[Intel-gfx] [PATCH 2/2] drm/i915: Make GPU pages movable
Daniel Vetter
daniel at ffwll.ch
Wed Nov 9 11:28:35 UTC 2016
On Fri, Nov 04, 2016 at 08:32:56PM +0530, akash.goel at intel.com wrote:
> From: Chris Wilson <chris at chris-wilson.co.uk>
>
> On a long run of more than 2-3 days, physical memory tends to get
> fragmented severely, which considerably slows down the system. In such a
> scenario, the shrinker is also unable to help as lack of memory is not
> the actual problem, since it has been observed that there are enough free
> pages of 0 order.
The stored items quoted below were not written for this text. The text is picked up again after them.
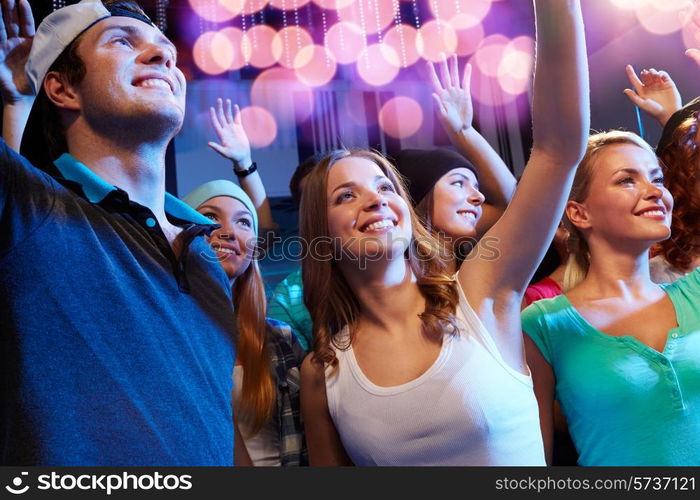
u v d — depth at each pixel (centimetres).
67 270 91
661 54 349
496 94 464
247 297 178
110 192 104
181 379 96
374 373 131
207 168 453
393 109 493
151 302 99
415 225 148
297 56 473
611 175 154
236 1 450
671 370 135
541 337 153
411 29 473
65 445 83
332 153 149
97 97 106
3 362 86
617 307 151
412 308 137
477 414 120
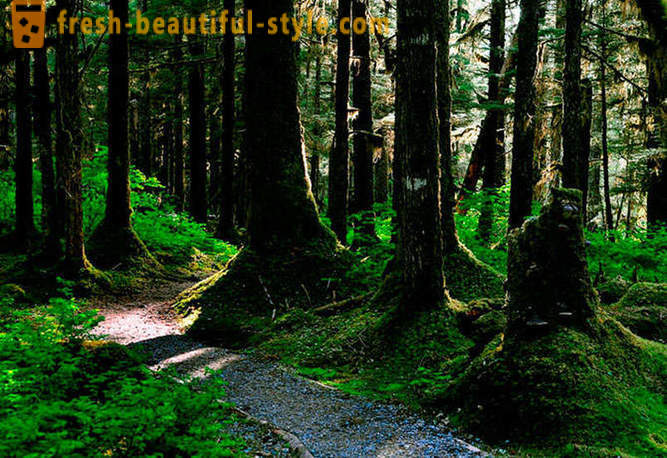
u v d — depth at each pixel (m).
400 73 7.39
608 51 17.06
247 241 11.16
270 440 4.76
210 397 4.28
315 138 20.28
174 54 20.94
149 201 18.00
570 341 5.15
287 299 10.13
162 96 26.97
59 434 3.28
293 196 11.20
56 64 10.99
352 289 10.38
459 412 5.29
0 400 4.07
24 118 14.41
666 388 5.17
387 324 7.43
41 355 5.19
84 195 16.06
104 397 5.11
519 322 5.45
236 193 23.83
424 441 4.80
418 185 7.39
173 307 10.62
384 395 6.05
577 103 10.38
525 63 10.73
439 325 7.11
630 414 4.57
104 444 3.60
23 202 14.54
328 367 7.10
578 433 4.47
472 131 20.12
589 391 4.75
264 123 11.29
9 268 11.68
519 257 5.67
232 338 8.80
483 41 20.69
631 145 19.45
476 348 6.16
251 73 11.40
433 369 6.46
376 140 16.08
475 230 14.87
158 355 7.72
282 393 6.14
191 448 3.61
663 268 10.38
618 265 10.60
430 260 7.42
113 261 13.04
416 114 7.29
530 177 10.88
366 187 15.59
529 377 5.00
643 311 7.21
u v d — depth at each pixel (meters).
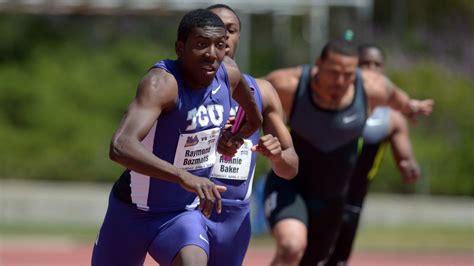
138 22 86.19
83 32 83.38
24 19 80.62
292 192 21.75
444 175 70.56
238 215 16.47
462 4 93.12
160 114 13.95
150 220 14.77
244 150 16.45
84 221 59.47
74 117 72.75
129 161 13.16
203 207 13.12
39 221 59.09
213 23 13.64
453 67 82.69
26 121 72.31
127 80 77.56
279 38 86.94
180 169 13.18
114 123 73.75
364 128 22.25
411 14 91.69
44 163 68.69
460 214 63.91
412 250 48.41
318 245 22.38
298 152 21.78
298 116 21.45
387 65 79.25
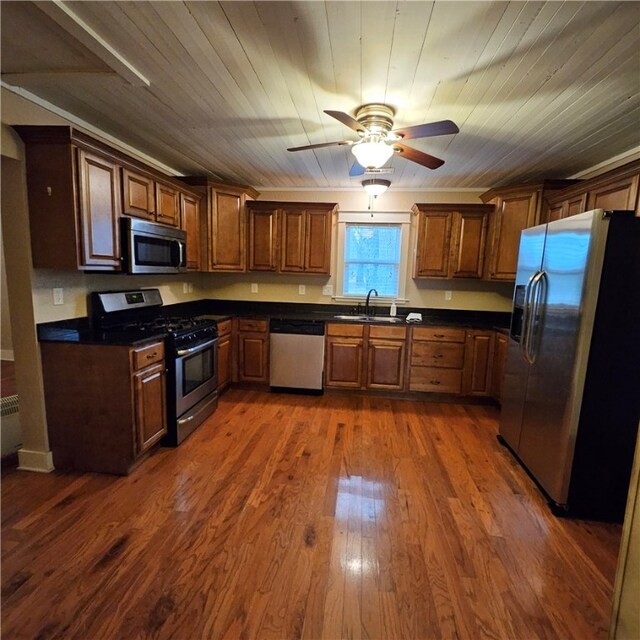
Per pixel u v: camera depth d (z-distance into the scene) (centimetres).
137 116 243
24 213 215
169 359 270
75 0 137
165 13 144
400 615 143
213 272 433
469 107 220
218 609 143
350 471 246
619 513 203
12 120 207
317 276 446
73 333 252
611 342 195
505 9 138
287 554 172
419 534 188
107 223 239
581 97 205
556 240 221
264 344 404
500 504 215
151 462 253
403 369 389
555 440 212
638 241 188
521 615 144
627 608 125
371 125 226
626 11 137
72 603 144
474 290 425
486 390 378
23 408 236
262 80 194
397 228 434
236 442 285
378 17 144
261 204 408
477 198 414
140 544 176
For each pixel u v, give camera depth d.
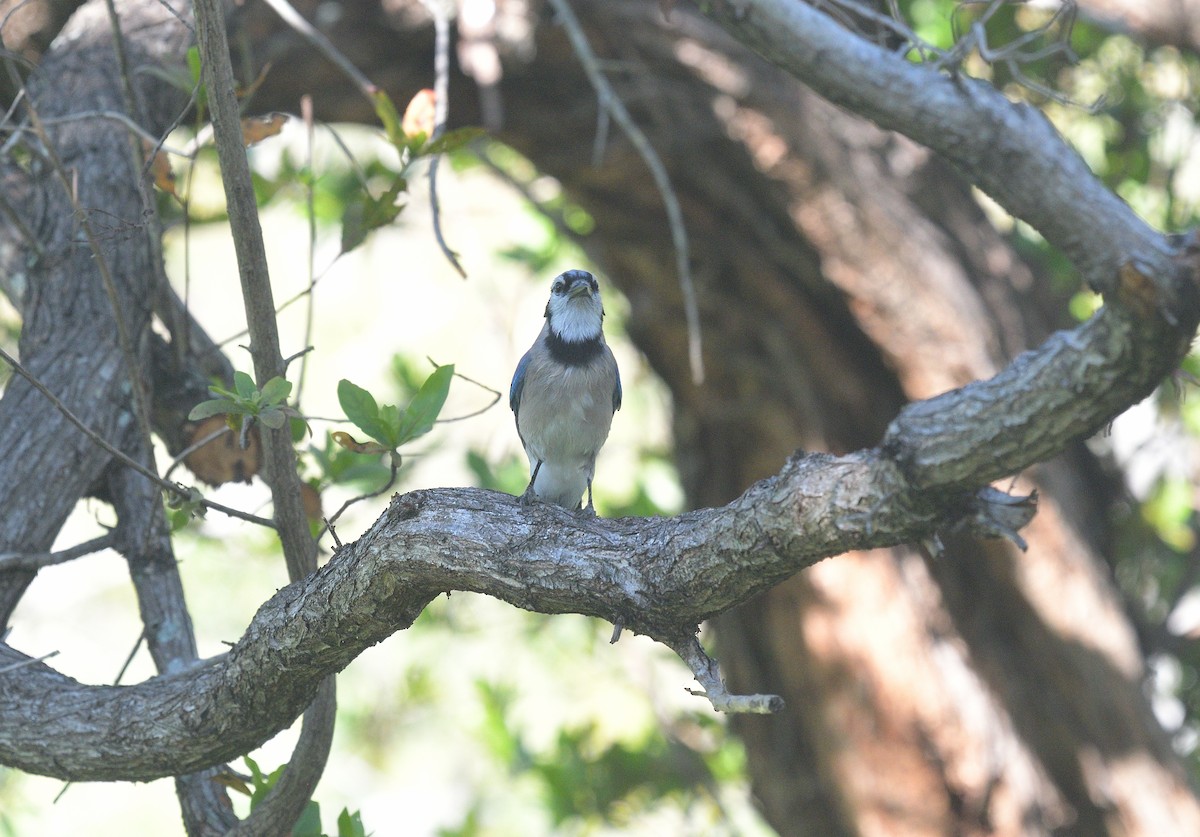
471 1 10.84
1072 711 11.53
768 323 12.23
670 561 4.87
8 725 6.36
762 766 12.06
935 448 3.92
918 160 11.80
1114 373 3.53
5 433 7.54
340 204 13.87
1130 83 13.42
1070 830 11.59
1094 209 5.80
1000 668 11.66
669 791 13.12
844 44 6.00
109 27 9.28
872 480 4.14
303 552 6.25
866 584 11.54
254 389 5.64
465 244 16.17
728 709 4.43
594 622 14.10
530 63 11.20
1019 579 11.61
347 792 18.91
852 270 11.56
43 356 7.87
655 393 16.33
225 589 17.95
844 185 11.31
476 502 5.48
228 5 10.17
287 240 19.27
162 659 7.20
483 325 18.14
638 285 12.45
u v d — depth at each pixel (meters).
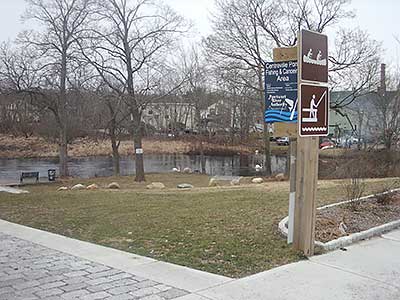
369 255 6.07
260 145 51.47
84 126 40.00
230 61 27.59
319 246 6.29
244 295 4.57
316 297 4.55
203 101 46.78
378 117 26.47
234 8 27.23
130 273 5.32
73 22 27.83
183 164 43.53
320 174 22.22
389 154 22.16
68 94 30.98
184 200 11.20
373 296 4.61
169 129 63.78
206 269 5.47
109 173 34.62
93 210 9.92
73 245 6.83
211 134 55.22
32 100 29.67
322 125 6.09
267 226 7.53
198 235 7.07
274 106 6.27
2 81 28.20
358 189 10.35
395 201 9.69
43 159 47.22
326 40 6.08
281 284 4.91
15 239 7.34
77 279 5.10
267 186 15.60
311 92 5.90
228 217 8.41
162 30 31.78
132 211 9.55
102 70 32.81
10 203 11.74
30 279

This also manifests itself when an indiviual zone in
> the mm runs out of pages and if we cannot migrate pages between zones,
> the kernel hits an out-of-memory even though there are free pages (and
> often all of swap) available.
>
> To address the issue of external fragementation, kernel does a compaction
> (which involves migration of pages) but it's efficacy depends upon how
> many pages are marked as MOVABLE, as only those pages can be migrated.
>
> Currently the backing pages for GPU buffers are allocated from shmemfs
> with GFP_RECLAIMABLE flag, in units of 4KB pages. In the case of limited
> swap space, it may not be possible always to reclaim or swap-out pages of
> all the inactive objects, to make way for free space allowing formation
> of higher order groups of physically-contiguous pages on compaction.
>
> Just marking the GPU pages as MOVABLE will not suffice, as i915.ko has to
> pin the pages if they are in use by GPU, which will prevent their
> migration. So the migratepage callback in shmem is also hooked up to get
> a notification when kernel initiates the page migration. On the
> notification, i915.ko appropriately unpin the pages. With this we can
> effectively mark the GPU pages as MOVABLE and hence mitigate the
> fragmentation problem.
>
> v2:
> - Rename the migration routine to gem_shrink_migratepage, move it to the
> shrinker file, and use the existing constructs (Chris)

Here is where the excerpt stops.